What do ghouls and goblins put on their nachos?
Ghost peppers.
It's true what they say about scaring vampires with a torch.
You can see it in their fright of light response.
What a werewolf movie, talk about howling!
What's a zombie's least favorite quiz question?
A no-brainer.
Are sasquatches superstitious?
Yes, they always knock on wood!
What kind of horse does a ghost ride? A nightmare.
The comedian ghost had everyone in stitches - he was dead funny.
- Do old zombie actors ever die?
- Yes, they sometimes drop a part.
What do bats say to vampires?
“You suck!”
Where does a zombie get a spare body part
Second hand.
How did the skeleton bring his groceries home from the market?
He used his Cart-ilage.
What would you call a singer who's really scared of medusa?
A rockstar.
What was the most common game played by Greek Gods?
Hydra and seek.
I wish medusa would stop objectifying people.
What does the zombie say to her zombie crush?
- Are you going to kiss me or rot?
How is Big Foot so good at rock climbing?
He always finds the biggest footholds.
Where do fashionable ghosts shop for sheets? Bootiques.
I just found out my Husband is a Ghost. I realised the moment he walked through the door.
Who is a ghoul’s favorite family member?
Mummy!
What is a zombie's favorite kind of weather?
Brainstorms.
Why did the skeleton start the fight?
He had a bone to pick.
What happened to the skeleton who sat by the fire for too long?
He became bone dry.
I walked past Mozart's grave.
He was sitting up, shouting "Braaiinnss" and ripping up all his music.
I guess he's a decomposer now.
What is the highest compliment a zombie can receive?

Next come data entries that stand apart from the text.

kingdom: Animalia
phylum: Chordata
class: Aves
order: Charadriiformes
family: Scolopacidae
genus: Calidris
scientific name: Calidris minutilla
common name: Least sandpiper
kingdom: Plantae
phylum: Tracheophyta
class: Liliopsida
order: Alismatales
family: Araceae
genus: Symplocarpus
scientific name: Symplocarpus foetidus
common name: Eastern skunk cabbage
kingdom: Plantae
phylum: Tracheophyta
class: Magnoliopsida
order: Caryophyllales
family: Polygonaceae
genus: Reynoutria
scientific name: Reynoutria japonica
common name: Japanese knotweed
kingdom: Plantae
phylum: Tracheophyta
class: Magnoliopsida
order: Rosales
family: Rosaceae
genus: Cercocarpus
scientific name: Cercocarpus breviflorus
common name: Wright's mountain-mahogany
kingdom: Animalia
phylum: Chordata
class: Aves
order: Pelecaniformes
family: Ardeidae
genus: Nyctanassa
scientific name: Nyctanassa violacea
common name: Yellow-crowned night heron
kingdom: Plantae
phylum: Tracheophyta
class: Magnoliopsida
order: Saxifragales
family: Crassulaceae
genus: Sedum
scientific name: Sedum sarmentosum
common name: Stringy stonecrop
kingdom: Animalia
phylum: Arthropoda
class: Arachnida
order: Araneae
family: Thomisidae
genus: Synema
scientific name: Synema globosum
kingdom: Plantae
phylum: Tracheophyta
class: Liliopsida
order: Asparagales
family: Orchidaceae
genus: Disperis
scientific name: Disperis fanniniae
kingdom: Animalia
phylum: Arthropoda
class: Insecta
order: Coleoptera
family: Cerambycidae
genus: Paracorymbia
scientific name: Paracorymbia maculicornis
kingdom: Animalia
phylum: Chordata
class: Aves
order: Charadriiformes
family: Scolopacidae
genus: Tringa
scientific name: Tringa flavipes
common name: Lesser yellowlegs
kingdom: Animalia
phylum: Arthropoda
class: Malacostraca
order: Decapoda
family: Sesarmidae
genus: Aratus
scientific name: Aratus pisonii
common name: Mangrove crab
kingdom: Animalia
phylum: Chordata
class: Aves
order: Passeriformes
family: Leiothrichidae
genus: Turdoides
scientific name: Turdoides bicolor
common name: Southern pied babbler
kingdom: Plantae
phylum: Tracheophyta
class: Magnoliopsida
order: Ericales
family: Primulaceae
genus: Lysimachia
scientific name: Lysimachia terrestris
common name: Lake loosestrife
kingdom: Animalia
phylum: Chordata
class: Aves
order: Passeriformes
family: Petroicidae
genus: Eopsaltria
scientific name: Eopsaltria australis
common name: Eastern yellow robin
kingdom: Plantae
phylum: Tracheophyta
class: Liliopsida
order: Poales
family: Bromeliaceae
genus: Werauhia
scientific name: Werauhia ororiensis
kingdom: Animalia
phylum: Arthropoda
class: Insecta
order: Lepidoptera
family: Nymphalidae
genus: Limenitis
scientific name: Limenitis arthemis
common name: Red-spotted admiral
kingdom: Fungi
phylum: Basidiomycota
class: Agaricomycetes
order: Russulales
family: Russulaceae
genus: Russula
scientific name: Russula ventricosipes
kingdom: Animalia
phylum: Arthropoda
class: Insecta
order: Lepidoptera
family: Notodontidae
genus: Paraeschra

- Wow, you're in Grave condition!
A ghost's favourite pie flavour is boo-berry.
Why did the skeleton go to acting classes?
He wanted tibia star.
The ghoul didn't get his letter on time because it got lost at the ghost office.
When the ghost family got in their car, the dad ghost told the kids to fasten their sheet-belts.
What do you get when you cross a goblin, a stop sign, and immortality?
An everlasting gobstopper!
I know an old man who's a vampire. He's quite long in the tooth.
A barber, a hairdresser, and Bigfoot walk into a bar...
You know what...I'm gonna shave this joke for another time.
How does Frankenstein jump-start his day?
With a shock of lighting.
What is Frankenstein’s favorite cheese?
Muenster.
What do you get when you cross a vampire bat and a computer?
Love at first byte.
Why couldn't the little witch read her spellbook?
It was written in curse-ive.
My wife and my friends are sick of my puns about The Abominable Snowman.
Yeti keep cracking them.
How do yetis stay regular?
They always know wendigo.
What do you call a fast broomstick?
A vroom-stick.
What did Dracula say to the priest who visited his castle?
Don’t you ever cross me!
Why did Frankenstein’s monster go to a psychiatrist?
He thought he had a screw loose.
What did one of Frankenstein’s ears say to the other?
I didn’t know we lived on the same block.
What do you call a male witch?
Mitch
Why did the werewolf laugh while chewing on the skeleton?
He got to the funny bone.
Bigfoot saw me today
I bet nobody believes him.
What sign was posted in the witches' parking lot?
Violators will be toad.
Vampires love corny jokes and puns. I don't think they're funny, but it's probably to do with them being pun-dead.
What online search engine do spooky monsters use?
Ghoulghoul.
How do you kill a troll?
Take away its internet access.
What did one sea monster say to the other sea monster when they started their new jobs as sewer inspectors?
- It’s going to be a Nessie job, but let’s get Kraken!
A vampire broke up with his girlfriend when she had a blood test. He told her she wasn't his type.